Material shown »

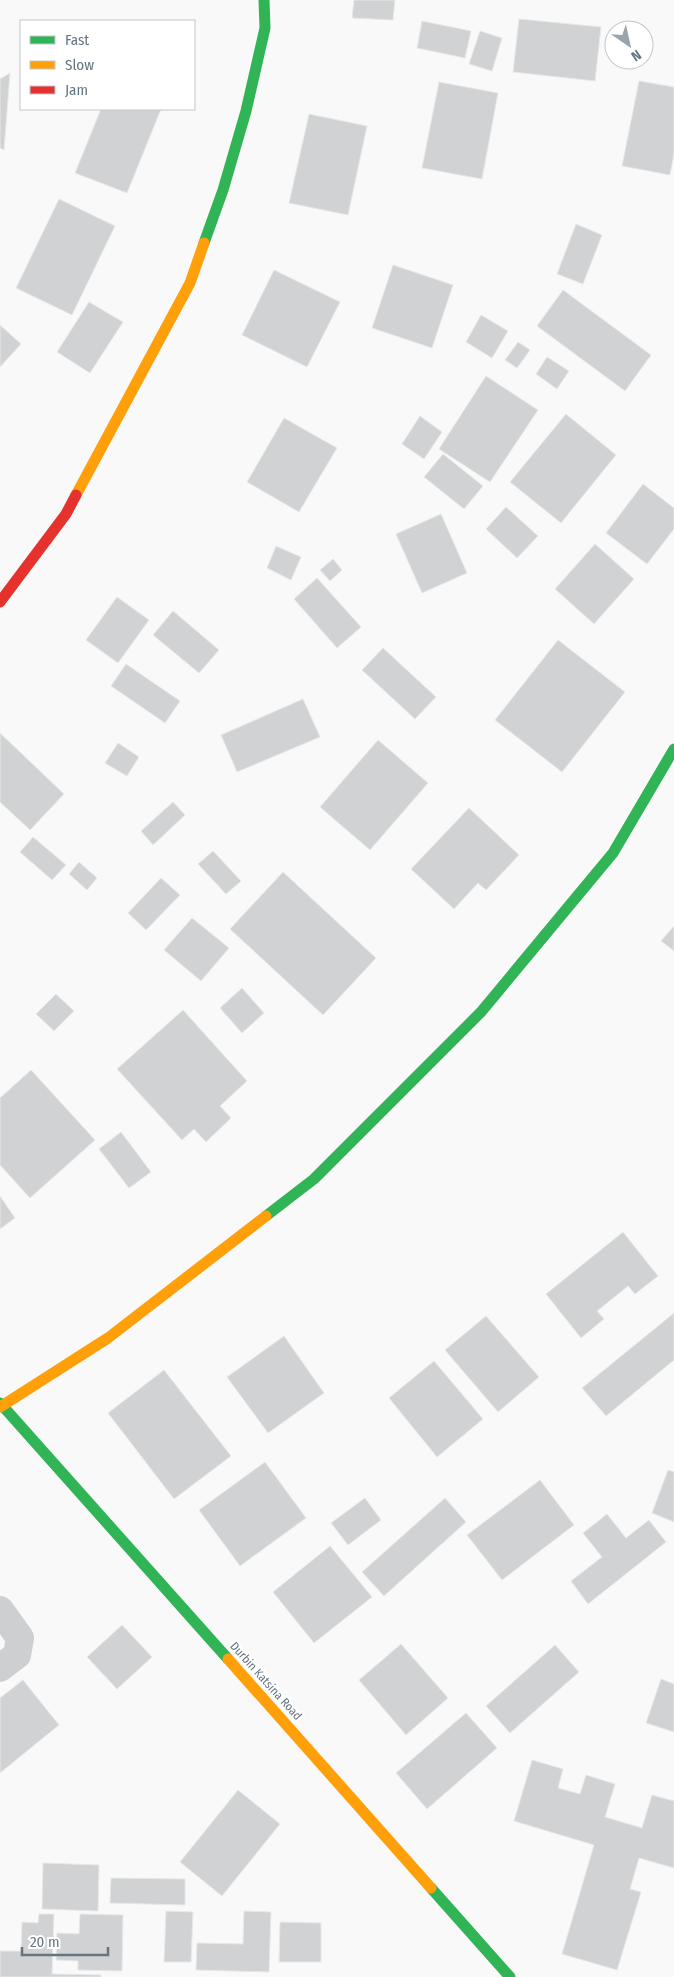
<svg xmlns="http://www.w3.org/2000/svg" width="674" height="1977" font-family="'Fira Sans Condensed',sans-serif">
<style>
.building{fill:#d0d2d3;stroke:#e8e8e8}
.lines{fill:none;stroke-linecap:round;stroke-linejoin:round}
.street{stroke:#cecfd0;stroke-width:28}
.fast{stroke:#30b455;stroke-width:11}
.slow{stroke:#ff9f0a;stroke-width:11}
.jam{stroke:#e5322d;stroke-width:11}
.labels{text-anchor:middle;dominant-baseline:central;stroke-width:5;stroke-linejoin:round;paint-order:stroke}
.street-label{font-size:12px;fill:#657683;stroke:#fff}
</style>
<rect width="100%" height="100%" fill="#f9f9f9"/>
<path class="building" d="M354,0H395L393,20L352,18Z
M519,19L601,27L595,81L513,72Z
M422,21L471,31L465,58L417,48Z
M480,31L502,38L492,71L469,64Z
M10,73L4,150L0,148V79Z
M639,81L674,87V154L670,175L622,166Z
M439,82L498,93L482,179L422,168Z
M101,109H161L127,193L75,173Z
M309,114L367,126L348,215L289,203Z
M59,199L115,226L72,315L16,288Z
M576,224L602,235L583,284L557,274Z
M393,265L453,285L432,348L372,328Z
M274,270L340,302L307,367L242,335Z
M563,290L651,355L625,391L537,326Z
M89,302L123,322L90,373L57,352Z
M481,315L508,331L492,358L466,342Z
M0,325L21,344L0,367Z
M518,342L530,350L517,368L505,360Z
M547,357L569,371L557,389L536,374Z
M486,376L538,410L490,482L439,449Z
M566,414L616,455L561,523L510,482Z
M420,416L442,432L424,459L402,444Z
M284,418L337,448L299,512L247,482Z
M443,454L483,486L464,509L424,477Z
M643,484L674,508V529L647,564L606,533Z
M506,507L538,536L517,558L486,529Z
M441,514L467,573L422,593L396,534Z
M595,544L634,579L594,624L555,589Z
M276,546L301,557L291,580L267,568Z
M333,559L342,570L330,581L320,570Z
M317,578L361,627L337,648L294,599Z
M117,597L149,620L118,663L86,640Z
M173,611L219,650L199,673L153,635Z
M558,640L625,692L562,772L495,720Z
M383,648L436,697L415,719L362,670Z
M126,664L180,701L165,723L111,686Z
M303,699L320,737L237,772L221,735Z
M0,733L64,794L30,830L0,802Z
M378,740L428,783L370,850L320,807Z
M118,743L139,757L127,776L105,763Z
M173,802L185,815L153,845L141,831Z
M469,808L519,855L486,890L478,883L454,909L411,869Z
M33,837L66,865L52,880L20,852Z
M213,851L241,881L226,894L198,864Z
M79,862L97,878L87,890L69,874Z
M283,872L376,958L323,1015L230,929Z
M161,878L180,895L146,930L128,913Z
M192,918L229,948L201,981L164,950Z
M674,926V951L661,941Z
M242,988L264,1013L242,1033L220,1008Z
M56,994L74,1011L54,1031L36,1014Z
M183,1010L247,1081L220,1106L231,1118L206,1142L194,1129L182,1140L117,1069Z
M31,1070L95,1140L30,1198L0,1165V1098Z
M121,1132L151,1172L129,1188L99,1149Z
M0,1196L15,1218L0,1229Z
M623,1232L658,1276L635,1294L628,1286L597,1311L604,1319L581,1338L546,1294Z
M674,1313V1360L606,1416L582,1388Z
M486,1316L539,1377L498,1412L445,1350Z
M284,1336L324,1393L268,1433L227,1377Z
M434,1361L483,1419L437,1457L389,1398Z
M164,1370L231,1456L174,1499L108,1413Z
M265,1462L306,1518L240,1566L199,1510Z
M668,1470L674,1472V1522L652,1513Z
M540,1480L574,1525L502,1580L467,1535Z
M365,1498L381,1520L348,1545L331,1523Z
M445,1498L466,1522L384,1596L362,1572Z
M607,1514L626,1538L649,1520L666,1542L588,1604L571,1581L602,1557L583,1533Z
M330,1546L372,1597L314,1643L273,1592Z
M122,1625L152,1657L117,1689L87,1657Z
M401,1644L448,1698L406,1735L359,1680Z
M555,1645L579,1672L510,1733L486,1706Z
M661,1679L674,1684V1732L646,1723Z
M23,1680L59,1725L0,1773V1698Z
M466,1713L497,1748L427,1809L396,1773Z
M532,1760L563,1769L558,1788L580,1794L586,1775L615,1784L605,1817L642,1828L652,1795L674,1801V1868L639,1858L630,1889L641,1892L617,1970L562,1954L594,1845L514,1821Z
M238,1790L280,1824L222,1896L180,1862Z
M43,1863L99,1865L98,1911L42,1909Z
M111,1878L185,1879V1905L110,1903Z
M166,1911L193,1912L191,1962H164Z
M244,1911L271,1912L269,1972L196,1970L197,1943L243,1944Z
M39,1914H54L52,1974L101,1975V1977H0V1951H21L22,1922L38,1923Z
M80,1914L123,1915L122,1971L78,1970V1961L56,1960L57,1933L79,1934Z
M280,1922L321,1923V1962H279Z"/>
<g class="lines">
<path class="street" d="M0,1610L20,1638L17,1655L0,1668"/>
<path class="fast" d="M204,243L223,190L246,111L265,28L264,0
M266,1216L314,1179L481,1012L613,853L674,749
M0,1403L228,1659
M431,1888L510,1977"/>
<path class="slow" d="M76,495L190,283L204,243
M0,1407L108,1338L266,1216
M228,1659L431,1888"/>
<path class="jam" d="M0,602L66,514L76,495"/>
</g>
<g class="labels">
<g class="street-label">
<text transform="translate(266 1681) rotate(48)">Durbin Katsina Road</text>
</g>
</g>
<rect x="20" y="20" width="175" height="90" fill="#ffffff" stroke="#c1c8cd"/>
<rect x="30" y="36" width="25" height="8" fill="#30b455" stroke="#c1c8cd"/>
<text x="65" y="45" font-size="15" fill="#657683">Fast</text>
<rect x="30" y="61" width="25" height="8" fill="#ff9f0a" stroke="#c1c8cd"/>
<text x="65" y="70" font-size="15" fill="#657683">Slow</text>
<rect x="30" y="86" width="25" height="8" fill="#e5322d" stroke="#c1c8cd"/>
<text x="65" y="95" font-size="15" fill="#657683">Jam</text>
<g transform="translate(629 45) rotate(146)"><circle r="24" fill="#ffffff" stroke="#c1c8cd"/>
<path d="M0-4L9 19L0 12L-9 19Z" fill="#99a4ac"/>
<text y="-8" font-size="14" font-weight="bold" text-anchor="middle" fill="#657683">N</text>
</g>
<path d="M22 1947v8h86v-8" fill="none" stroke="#657683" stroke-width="2.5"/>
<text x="30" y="1947" font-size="15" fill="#657683" stroke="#ffffff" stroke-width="4" paint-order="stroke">20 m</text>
</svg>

What is needed »
Retype all of the material above exactly; the pictures stay out.

Exercise answer »
<svg xmlns="http://www.w3.org/2000/svg" width="674" height="1977" font-family="'Fira Sans Condensed',sans-serif">
<style>
.building{fill:#d0d2d3;stroke:#e8e8e8}
.lines{fill:none;stroke-linecap:round;stroke-linejoin:round}
.street{stroke:#cecfd0;stroke-width:28}
.fast{stroke:#30b455;stroke-width:11}
.slow{stroke:#ff9f0a;stroke-width:11}
.jam{stroke:#e5322d;stroke-width:11}
.labels{text-anchor:middle;dominant-baseline:central;stroke-width:5;stroke-linejoin:round;paint-order:stroke}
.street-label{font-size:12px;fill:#657683;stroke:#fff}
</style>
<rect width="100%" height="100%" fill="#f9f9f9"/>
<path class="building" d="M354,0H395L393,20L352,18Z
M519,19L601,27L595,81L513,72Z
M422,21L471,31L465,58L417,48Z
M480,31L502,38L492,71L469,64Z
M10,73L4,150L0,148V79Z
M639,81L674,87V154L670,175L622,166Z
M439,82L498,93L482,179L422,168Z
M101,109H161L127,193L75,173Z
M309,114L367,126L348,215L289,203Z
M59,199L115,226L72,315L16,288Z
M576,224L602,235L583,284L557,274Z
M393,265L453,285L432,348L372,328Z
M274,270L340,302L307,367L242,335Z
M563,290L651,355L625,391L537,326Z
M89,302L123,322L90,373L57,352Z
M481,315L508,331L492,358L466,342Z
M0,325L21,344L0,367Z
M518,342L530,350L517,368L505,360Z
M547,357L569,371L557,389L536,374Z
M486,376L538,410L490,482L439,449Z
M566,414L616,455L561,523L510,482Z
M420,416L442,432L424,459L402,444Z
M284,418L337,448L299,512L247,482Z
M443,454L483,486L464,509L424,477Z
M643,484L674,508V529L647,564L606,533Z
M506,507L538,536L517,558L486,529Z
M441,514L467,573L422,593L396,534Z
M595,544L634,579L594,624L555,589Z
M276,546L301,557L291,580L267,568Z
M333,559L342,570L330,581L320,570Z
M317,578L361,627L337,648L294,599Z
M117,597L149,620L118,663L86,640Z
M173,611L219,650L199,673L153,635Z
M558,640L625,692L562,772L495,720Z
M383,648L436,697L415,719L362,670Z
M126,664L180,701L165,723L111,686Z
M303,699L320,737L237,772L221,735Z
M0,733L64,794L30,830L0,802Z
M378,740L428,783L370,850L320,807Z
M118,743L139,757L127,776L105,763Z
M173,802L185,815L153,845L141,831Z
M469,808L519,855L486,890L478,883L454,909L411,869Z
M33,837L66,865L52,880L20,852Z
M213,851L241,881L226,894L198,864Z
M79,862L97,878L87,890L69,874Z
M283,872L376,958L323,1015L230,929Z
M161,878L180,895L146,930L128,913Z
M192,918L229,948L201,981L164,950Z
M674,926V951L661,941Z
M242,988L264,1013L242,1033L220,1008Z
M56,994L74,1011L54,1031L36,1014Z
M183,1010L247,1081L220,1106L231,1118L206,1142L194,1129L182,1140L117,1069Z
M31,1070L95,1140L30,1198L0,1165V1098Z
M121,1132L151,1172L129,1188L99,1149Z
M0,1196L15,1218L0,1229Z
M623,1232L658,1276L635,1294L628,1286L597,1311L604,1319L581,1338L546,1294Z
M674,1313V1360L606,1416L582,1388Z
M486,1316L539,1377L498,1412L445,1350Z
M284,1336L324,1393L268,1433L227,1377Z
M434,1361L483,1419L437,1457L389,1398Z
M164,1370L231,1456L174,1499L108,1413Z
M265,1462L306,1518L240,1566L199,1510Z
M668,1470L674,1472V1522L652,1513Z
M540,1480L574,1525L502,1580L467,1535Z
M365,1498L381,1520L348,1545L331,1523Z
M445,1498L466,1522L384,1596L362,1572Z
M607,1514L626,1538L649,1520L666,1542L588,1604L571,1581L602,1557L583,1533Z
M330,1546L372,1597L314,1643L273,1592Z
M122,1625L152,1657L117,1689L87,1657Z
M401,1644L448,1698L406,1735L359,1680Z
M555,1645L579,1672L510,1733L486,1706Z
M661,1679L674,1684V1732L646,1723Z
M23,1680L59,1725L0,1773V1698Z
M466,1713L497,1748L427,1809L396,1773Z
M532,1760L563,1769L558,1788L580,1794L586,1775L615,1784L605,1817L642,1828L652,1795L674,1801V1868L639,1858L630,1889L641,1892L617,1970L562,1954L594,1845L514,1821Z
M238,1790L280,1824L222,1896L180,1862Z
M43,1863L99,1865L98,1911L42,1909Z
M111,1878L185,1879V1905L110,1903Z
M166,1911L193,1912L191,1962H164Z
M244,1911L271,1912L269,1972L196,1970L197,1943L243,1944Z
M39,1914H54L52,1974L101,1975V1977H0V1951H21L22,1922L38,1923Z
M80,1914L123,1915L122,1971L78,1970V1961L56,1960L57,1933L79,1934Z
M280,1922L321,1923V1962H279Z"/>
<g class="lines">
<path class="street" d="M0,1610L20,1638L17,1655L0,1668"/>
<path class="fast" d="M204,243L223,190L246,111L265,28L264,0
M266,1216L314,1179L481,1012L613,853L674,749
M0,1403L228,1659
M431,1888L510,1977"/>
<path class="slow" d="M76,495L190,283L204,243
M0,1407L108,1338L266,1216
M228,1659L431,1888"/>
<path class="jam" d="M0,602L66,514L76,495"/>
</g>
<g class="labels">
<g class="street-label">
<text transform="translate(266 1681) rotate(48)">Durbin Katsina Road</text>
</g>
</g>
<rect x="20" y="20" width="175" height="90" fill="#ffffff" stroke="#c1c8cd"/>
<rect x="30" y="36" width="25" height="8" fill="#30b455" stroke="#c1c8cd"/>
<text x="65" y="45" font-size="15" fill="#657683">Fast</text>
<rect x="30" y="61" width="25" height="8" fill="#ff9f0a" stroke="#c1c8cd"/>
<text x="65" y="70" font-size="15" fill="#657683">Slow</text>
<rect x="30" y="86" width="25" height="8" fill="#e5322d" stroke="#c1c8cd"/>
<text x="65" y="95" font-size="15" fill="#657683">Jam</text>
<g transform="translate(629 45) rotate(146)"><circle r="24" fill="#ffffff" stroke="#c1c8cd"/>
<path d="M0-4L9 19L0 12L-9 19Z" fill="#99a4ac"/>
<text y="-8" font-size="14" font-weight="bold" text-anchor="middle" fill="#657683">N</text>
</g>
<path d="M22 1947v8h86v-8" fill="none" stroke="#657683" stroke-width="2.5"/>
<text x="30" y="1947" font-size="15" fill="#657683" stroke="#ffffff" stroke-width="4" paint-order="stroke">20 m</text>
</svg>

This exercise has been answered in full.